## PASSAGE FOR REVIEW

A partial archive of discourse.wicg.io as of Saturday February 24, 2024.

setAttribute(): make 2nd parameter optional for boolean attributes

MT
2016-05-31

The second parameter of the Element.setAttribute() (JS/DOM) is redundant when setting a boolean attribute. So it would probably make sense to make it optional, so that the following calls are equivalent:

example.setAttribute('data-mybool', '');
example.setAttribute('data-mybool');

If the boolean attribute to set already exists, the method should probably do nothing.

A proof-of-concept polyfill:

(function() {
    var nativeFunction = Element.prototype.setAttribute;

    Element.prototype.setAttribute = function(name, value) {
        if ('undefined' === typeof value) {
            if (this.hasAttribute(name)) {
                return;
            }

            this.setAttribute(name, '');
        }
        else {
            nativeFunction.call(this, name, value);
        }
    };
})();
tabatkins
2016-05-31

“Boolean” attributes are purely a parsing convenience; as far as the DOM is concerned, there’s no such thing - all attributes have values. It seems worthwhile to keep that fact explicit, so people aren’t surprised when they see that an attribute has a value of "".

(Data collected)
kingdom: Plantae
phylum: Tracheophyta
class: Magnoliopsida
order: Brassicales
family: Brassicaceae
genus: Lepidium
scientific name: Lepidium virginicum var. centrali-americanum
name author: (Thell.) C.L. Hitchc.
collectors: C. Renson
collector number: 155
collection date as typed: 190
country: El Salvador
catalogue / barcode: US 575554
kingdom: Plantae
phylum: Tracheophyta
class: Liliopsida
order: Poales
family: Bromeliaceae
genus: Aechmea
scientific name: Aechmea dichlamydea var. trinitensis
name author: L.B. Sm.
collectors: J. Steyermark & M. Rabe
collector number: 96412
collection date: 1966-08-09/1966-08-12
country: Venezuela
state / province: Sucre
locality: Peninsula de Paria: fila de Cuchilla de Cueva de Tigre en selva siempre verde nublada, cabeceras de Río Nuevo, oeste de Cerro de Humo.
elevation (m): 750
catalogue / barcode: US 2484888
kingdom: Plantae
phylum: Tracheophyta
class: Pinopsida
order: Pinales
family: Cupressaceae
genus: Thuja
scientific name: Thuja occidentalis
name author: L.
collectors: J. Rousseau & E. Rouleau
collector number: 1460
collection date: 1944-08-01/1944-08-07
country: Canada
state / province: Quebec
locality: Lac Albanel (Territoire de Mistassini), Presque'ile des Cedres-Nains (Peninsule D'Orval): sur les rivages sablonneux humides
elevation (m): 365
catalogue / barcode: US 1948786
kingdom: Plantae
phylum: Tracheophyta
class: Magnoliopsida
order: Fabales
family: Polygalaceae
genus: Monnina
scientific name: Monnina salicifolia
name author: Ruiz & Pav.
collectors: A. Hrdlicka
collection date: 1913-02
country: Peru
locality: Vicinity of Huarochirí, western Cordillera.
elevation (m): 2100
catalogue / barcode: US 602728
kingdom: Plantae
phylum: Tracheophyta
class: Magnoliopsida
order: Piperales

## EXERCISE SET
1 – Answer these questions from the setAttribute thread:
(a) On what date were both posts made?
(b) What does the first post say the method should do if the boolean attribute already exists?
(c) What does the reply call "boolean" attributes?
2 – Rewrite the paragraph of the setAttribute thread that begins "“Boolean” attributes are purely" in a shorter form, keeping its main facts.
3 – Say whether each statement agrees with the setAttribute thread. Answer yes or no, and quote the words that decide it.
(a) The first post includes a proof-of-concept polyfill.
(b) The reply says the DOM treats boolean attributes as a separate kind of attribute.
(c) The archive is dated Saturday February 24, 2024.
The rows have nothing to do with the setAttribute thread.

## EXERCISE SOLUTIONS
1 –
(a) 2016-05-31
(b) It should probably do nothing.
(c) Purely a parsing convenience.

2 – Boolean attributes exist only to make parsing convenient. In the DOM every attribute has a value. Keeping this explicit stops people from being surprised when an attribute's value is "".

3 –
(a) Yes: "A proof-of-concept polyfill:"
(b) No: "as far as the DOM is concerned, there’s no such thing - all attributes have values."
(c) Yes: "as of Saturday February 24, 2024."